Can Google Be Held Liable For Man Who Died Following Google Maps Over A Collapsed Bridge?
from the tragic-story dept
There’s a pretty well known scene from The Office, when Michael Scott (played by Steve Carrell) follows his GPS device’s instructions (incorrectly, obviously) and drives into a lake:
The writer of that scene says the inspiration was a number of stories of people doing exactly that. In fact, in the earlier days of Techdirt, we wrote about a number of such stories. And not just once. But many times. Many, many times. Many, many, many times. When it happened on The Office, it was funny. In some of the links here, when no one got hurt, it was also kind of funny. But… when someone ends up dying because of it, it’s not funny at all.
Tragically, though, it happened again last year, where Philip Paxson followed his GPS to a bridge that had collapsed a decade ago and was effectively non-existent, and had not been repaired. And now Paxson’s wife is suing. The story is making headlines because beyond suing the private property owners who own the property where the bridge had been, they’re suing Google, because Google Maps recommended Philip drive over the bridge.

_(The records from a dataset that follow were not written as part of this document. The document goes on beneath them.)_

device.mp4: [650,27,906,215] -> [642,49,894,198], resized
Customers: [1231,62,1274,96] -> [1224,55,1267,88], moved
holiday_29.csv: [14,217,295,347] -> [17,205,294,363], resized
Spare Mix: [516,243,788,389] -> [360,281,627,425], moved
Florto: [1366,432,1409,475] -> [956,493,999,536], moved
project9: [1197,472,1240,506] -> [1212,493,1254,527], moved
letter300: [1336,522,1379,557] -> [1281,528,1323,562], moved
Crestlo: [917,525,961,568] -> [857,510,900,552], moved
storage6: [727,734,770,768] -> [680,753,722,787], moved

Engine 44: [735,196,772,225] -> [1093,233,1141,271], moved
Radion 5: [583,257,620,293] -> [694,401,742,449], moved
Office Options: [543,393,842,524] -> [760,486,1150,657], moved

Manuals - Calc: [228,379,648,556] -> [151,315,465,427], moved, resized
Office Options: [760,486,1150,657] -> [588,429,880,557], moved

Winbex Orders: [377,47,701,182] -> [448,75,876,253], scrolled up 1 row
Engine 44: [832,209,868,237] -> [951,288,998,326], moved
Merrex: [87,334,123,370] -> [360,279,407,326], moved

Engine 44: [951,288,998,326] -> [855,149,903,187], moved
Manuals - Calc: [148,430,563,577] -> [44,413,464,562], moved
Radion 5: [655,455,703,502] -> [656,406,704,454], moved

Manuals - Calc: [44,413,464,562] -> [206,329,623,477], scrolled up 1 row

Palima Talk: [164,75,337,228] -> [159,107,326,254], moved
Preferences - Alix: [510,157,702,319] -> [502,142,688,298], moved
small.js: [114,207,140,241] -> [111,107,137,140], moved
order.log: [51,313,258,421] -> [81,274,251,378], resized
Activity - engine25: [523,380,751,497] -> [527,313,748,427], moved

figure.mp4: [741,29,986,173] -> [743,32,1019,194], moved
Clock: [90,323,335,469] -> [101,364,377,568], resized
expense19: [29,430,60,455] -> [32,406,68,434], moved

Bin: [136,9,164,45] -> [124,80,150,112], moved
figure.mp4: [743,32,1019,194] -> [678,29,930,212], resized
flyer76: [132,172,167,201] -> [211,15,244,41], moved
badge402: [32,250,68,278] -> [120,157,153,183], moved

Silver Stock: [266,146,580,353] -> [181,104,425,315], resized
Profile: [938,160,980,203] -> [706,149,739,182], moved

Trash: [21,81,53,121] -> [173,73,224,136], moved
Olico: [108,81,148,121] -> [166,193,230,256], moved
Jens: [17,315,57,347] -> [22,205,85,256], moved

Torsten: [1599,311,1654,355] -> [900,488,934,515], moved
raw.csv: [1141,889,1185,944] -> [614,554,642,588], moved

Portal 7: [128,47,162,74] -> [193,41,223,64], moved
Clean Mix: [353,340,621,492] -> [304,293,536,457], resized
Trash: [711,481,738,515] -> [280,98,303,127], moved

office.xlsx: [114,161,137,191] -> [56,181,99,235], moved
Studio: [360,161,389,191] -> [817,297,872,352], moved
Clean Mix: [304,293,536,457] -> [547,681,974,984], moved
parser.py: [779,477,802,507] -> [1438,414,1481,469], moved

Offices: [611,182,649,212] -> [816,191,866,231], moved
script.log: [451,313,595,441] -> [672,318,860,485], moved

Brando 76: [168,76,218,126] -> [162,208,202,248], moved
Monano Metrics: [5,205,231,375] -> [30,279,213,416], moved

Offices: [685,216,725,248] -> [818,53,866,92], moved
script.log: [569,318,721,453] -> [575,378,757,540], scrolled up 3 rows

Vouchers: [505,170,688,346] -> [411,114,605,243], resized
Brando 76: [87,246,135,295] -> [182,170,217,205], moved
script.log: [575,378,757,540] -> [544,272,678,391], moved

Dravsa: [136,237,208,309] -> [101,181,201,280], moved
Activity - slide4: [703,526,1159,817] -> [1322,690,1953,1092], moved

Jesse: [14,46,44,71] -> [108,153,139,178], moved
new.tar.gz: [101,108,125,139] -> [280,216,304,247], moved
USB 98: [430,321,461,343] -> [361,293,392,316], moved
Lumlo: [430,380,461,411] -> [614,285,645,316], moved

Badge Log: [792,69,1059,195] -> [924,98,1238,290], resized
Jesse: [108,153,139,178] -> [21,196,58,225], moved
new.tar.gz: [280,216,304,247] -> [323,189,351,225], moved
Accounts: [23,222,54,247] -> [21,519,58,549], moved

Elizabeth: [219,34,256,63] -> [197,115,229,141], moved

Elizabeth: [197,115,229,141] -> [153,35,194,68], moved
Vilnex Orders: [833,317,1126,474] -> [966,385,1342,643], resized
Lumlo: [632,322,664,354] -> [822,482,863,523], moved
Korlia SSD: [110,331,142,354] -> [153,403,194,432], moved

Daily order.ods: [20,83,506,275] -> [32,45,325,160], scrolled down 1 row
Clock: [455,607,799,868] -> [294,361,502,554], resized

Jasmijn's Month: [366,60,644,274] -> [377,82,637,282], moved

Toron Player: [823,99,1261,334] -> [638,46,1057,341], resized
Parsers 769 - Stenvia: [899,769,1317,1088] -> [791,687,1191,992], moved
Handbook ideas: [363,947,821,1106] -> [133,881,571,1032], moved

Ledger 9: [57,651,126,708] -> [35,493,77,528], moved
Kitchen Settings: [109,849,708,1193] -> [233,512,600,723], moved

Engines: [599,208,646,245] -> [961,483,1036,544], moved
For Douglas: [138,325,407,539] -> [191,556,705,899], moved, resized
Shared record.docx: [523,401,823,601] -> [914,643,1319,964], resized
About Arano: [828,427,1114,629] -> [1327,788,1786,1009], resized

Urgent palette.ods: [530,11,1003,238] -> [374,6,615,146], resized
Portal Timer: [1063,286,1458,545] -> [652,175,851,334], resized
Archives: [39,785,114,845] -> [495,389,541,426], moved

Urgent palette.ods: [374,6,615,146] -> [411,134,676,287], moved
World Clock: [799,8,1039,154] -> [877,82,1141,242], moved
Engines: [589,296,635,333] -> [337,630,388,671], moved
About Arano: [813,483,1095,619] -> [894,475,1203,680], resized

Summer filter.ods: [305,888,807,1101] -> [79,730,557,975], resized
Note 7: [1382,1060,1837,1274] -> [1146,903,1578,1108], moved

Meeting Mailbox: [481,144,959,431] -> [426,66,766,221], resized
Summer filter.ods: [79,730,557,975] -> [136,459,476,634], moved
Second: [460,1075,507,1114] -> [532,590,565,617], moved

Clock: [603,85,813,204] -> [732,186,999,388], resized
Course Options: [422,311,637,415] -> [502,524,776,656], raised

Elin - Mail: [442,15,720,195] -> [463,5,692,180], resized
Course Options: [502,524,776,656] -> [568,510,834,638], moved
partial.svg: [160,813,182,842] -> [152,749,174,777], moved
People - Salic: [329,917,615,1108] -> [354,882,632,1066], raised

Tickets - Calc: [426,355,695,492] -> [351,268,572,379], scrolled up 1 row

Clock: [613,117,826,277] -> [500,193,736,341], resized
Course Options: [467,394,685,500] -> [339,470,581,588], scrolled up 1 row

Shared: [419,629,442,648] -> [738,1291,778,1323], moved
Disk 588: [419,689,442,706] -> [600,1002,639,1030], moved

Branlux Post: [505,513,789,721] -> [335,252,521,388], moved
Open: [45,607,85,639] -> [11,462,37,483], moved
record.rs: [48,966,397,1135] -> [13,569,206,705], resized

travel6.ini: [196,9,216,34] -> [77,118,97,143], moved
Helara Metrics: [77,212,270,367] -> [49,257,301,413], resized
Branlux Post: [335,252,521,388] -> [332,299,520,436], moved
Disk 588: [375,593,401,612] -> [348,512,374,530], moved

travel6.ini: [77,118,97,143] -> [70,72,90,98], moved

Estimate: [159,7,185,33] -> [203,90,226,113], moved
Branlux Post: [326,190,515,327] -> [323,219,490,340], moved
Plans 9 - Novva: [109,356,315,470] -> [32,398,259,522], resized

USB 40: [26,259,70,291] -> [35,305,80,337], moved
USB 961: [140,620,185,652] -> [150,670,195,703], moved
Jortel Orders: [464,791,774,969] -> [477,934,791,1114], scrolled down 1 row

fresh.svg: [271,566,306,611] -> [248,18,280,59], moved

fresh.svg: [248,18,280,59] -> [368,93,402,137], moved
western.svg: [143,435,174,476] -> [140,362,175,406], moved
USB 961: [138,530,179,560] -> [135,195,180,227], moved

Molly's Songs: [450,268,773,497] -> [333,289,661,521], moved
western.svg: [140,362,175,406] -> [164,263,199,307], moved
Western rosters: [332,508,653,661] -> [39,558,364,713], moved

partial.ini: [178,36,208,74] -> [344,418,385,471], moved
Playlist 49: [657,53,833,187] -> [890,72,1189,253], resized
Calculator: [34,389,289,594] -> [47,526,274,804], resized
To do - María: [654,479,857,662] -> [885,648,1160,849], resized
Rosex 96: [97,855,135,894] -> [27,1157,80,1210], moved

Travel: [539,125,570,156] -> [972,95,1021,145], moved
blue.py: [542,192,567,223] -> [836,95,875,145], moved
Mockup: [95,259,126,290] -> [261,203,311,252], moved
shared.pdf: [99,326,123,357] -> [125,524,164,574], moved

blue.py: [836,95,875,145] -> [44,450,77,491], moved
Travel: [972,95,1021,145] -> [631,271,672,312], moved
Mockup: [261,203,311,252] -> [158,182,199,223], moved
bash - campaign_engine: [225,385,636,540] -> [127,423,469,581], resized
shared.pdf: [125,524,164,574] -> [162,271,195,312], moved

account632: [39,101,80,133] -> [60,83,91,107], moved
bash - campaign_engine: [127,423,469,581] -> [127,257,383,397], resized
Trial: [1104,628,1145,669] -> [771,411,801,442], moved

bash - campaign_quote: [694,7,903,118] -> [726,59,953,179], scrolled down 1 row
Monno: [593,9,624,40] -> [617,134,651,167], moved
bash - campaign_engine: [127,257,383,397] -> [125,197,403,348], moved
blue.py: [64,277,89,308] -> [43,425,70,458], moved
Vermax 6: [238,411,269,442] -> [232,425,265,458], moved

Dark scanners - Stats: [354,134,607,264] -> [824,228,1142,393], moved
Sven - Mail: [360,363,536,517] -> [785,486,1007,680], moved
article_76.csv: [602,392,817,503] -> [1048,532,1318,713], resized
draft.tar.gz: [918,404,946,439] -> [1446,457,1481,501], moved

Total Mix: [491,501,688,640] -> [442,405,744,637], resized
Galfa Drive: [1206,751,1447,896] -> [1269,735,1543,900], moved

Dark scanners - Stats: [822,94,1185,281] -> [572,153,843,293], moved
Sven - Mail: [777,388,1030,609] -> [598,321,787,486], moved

The horrifying bit, to me, is the simple fact that there were allegedly no barriers or other warning signs telling people that the bridge was out (and had been for years). I could see that simple fact (if accurate), leading to serious problems for the property owners (the bridge was over private property, and apparently it was not the local government’s responsibility).
The Google part… however… seems like a long shot, legally speaking. The complaint is designed to tug at your heart strings, and everything about the situation seems unfortunate and tragic. But can Google be held liable? That’s a tougher argument to make, though the lawyers here try valiantly to do so.
Normally, though, all liability falls on the driver to be aware of their own surroundings and the road ahead of them. While the complaint, repeatedly, notes that he drove down this road late at night, when there was no external lighting and it was “pitch black” out, his car must have had headlights, which can be pretty bright. And if he was paying attention to the road in front of him, it seems like he should have noticed that a large section of the bridge was missing.
That said, the part that makes this slightly trickier, is that the complaint has clear evidence that Google was informed of the broken bridge, as a nearby resident had alerted the company to the issue using Google Maps’ “Suggest an Edit” feature, and the complaint shows an acknowledgement from Google to that resident that it had received her “suggested edit” (nearly two years before the accident.)
The complaint also shows another “suggested edit” after the accident, telling Google that someone had died there while following Google Maps. As the complaint notes, when the lawyers checked again in April of this year (nearly half a year after the accident), Google Maps still listed the non-existent bridge as drivable.
That’s pretty bad, no matter how you look at it, but I’m still not sure that it’s so bad that Google will be found liable. Google Maps tries to map the entire world, and it likely receives a very large number of edit requests on a regular basis, and not all of them are legit. Indeed, people have written about how sneaky competitors might use “suggest an edit” to harm a business. Which means that Google can’t just rely on the submitted data as accurate, and will likely often have to send someone out to check on these things. It seems likely that not everything gets checked, and the backlog may take a while. Also, the first “notification” in the complaint came in the midst of the COVID pandemic lockdowns, which makes me wonder if Google Maps checkers were less able to check on these things as well at the time.
On top of that, another photo in the complaint itself shows the bridge in daylight, which seems to suggest that while there may not have been barriers blocking the bridge, there did appear to be trees growing across the road. From the images in the complaint, the car ended up against the far wall in the image below. And you can see what appear to be trees, or very large weeds of some kind growing there, which he would have had to drive through to reach the hole if he was driving from that side. If, instead, he was somehow driving from the foreground side, the fact that his car ended up wedged against that far wall, might also suggest he was going quite fast for such a road.
Still, every bit of this story is tragic and unfortunate. The bridge should have been blocked off and clearly marked as non-existent. Google should have been better about responding to user requests to update the map to avoid showing that as a legitimate road.
But… it’s unclear to me that this raises to the level of negligence required for the case to succeed against Google.